A cluster of conspicuity representations for eye fixation selection.
J.K. Tsotsos, Y. Kotseruba, and C. Wloka (2016) A cluster of conspicuity representations for eye fixation selection. Society for Neuroscience (SfN)
Abstract: A computational explanation of how visual attention, interpretation of visual stimuli, and eye movements combine to produce visual behavior seems elusive. Here, we focus on one component: how selection is accomplished for the next fixation. The popularity of saliency map models drives the inference that this is solved, but we argue otherwise. We advocate for a cluster of complementary, conspicuity representations to drive fixation selection, modulated by task goals and fixation history. This design is constrained by the architectural characteristics of the visual processing pathways, specifically, the photoreceptor distribution in the retina, the pyramidal architecture of the visual pathways, and the poor representation of the visual periphery in the late stages of the visual pathways. Added to these are constraints due to the inappropriateness of an early attentional selection strategy for complex stimuli (eg., non-target displays, figure-ground not easily separated, etc.). Together, these factors led us to a hybrid method that combines early and late selection, i.e., feature and object-based attentional selection. We incorporate attentional microsaccades, saccades and pursuit eye movements into a unified scheme where true covert fixations (zero eye movement) might only be appropriate if the target of a new attentional fixation is represented in the retina at a resolution sufficient for the task. Finally, elements of a visual working memory structure are included that link fixations across space and provide a means for extracting details of an attentional fixation and communicating them to the rest of the system. These elements combine into a new strategy for computing fixation targets.

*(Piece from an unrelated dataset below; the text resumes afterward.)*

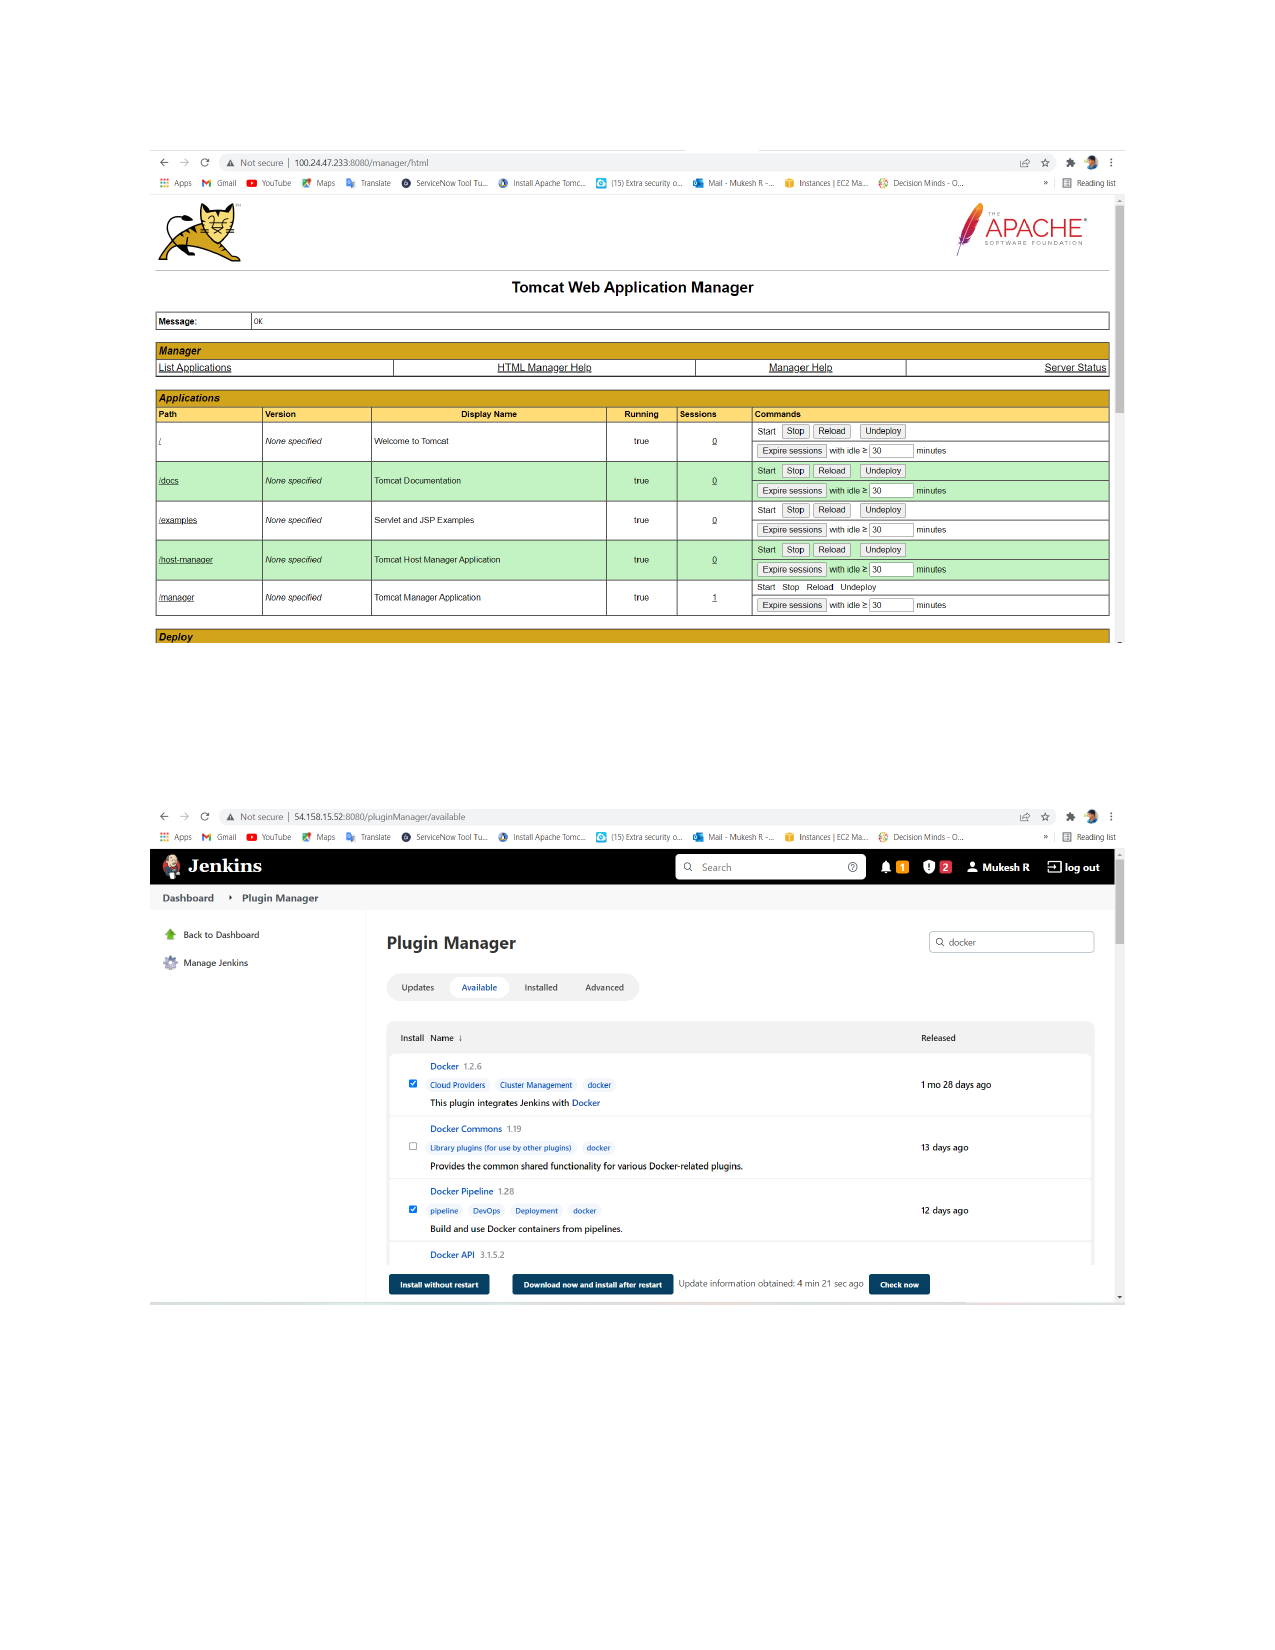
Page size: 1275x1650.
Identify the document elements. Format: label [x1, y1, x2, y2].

Using this new fixation controller, we show results that not only out-perform saliency models with respect to human fixation patterns, but also match very well with human saccade amplitude distribution patterns. Perhaps most importantly, it provides a substrate for a richer exploration of how attention and eye movements are related than possible with other models because it is explicitly designed to be an integrative framework. It is a fully computational framework that can be tested with real images (and image sequences) with no hidden representations or statistically inscrutable elements, generating fixations that can be fully analyzed and providing the full sequence of representations than can also be inspected, analyzed and used to drive experimental testing. It is certainly the case that the specific representations presented will require many refinements; however, the framework offers the ability to understand why those refinements will be needed.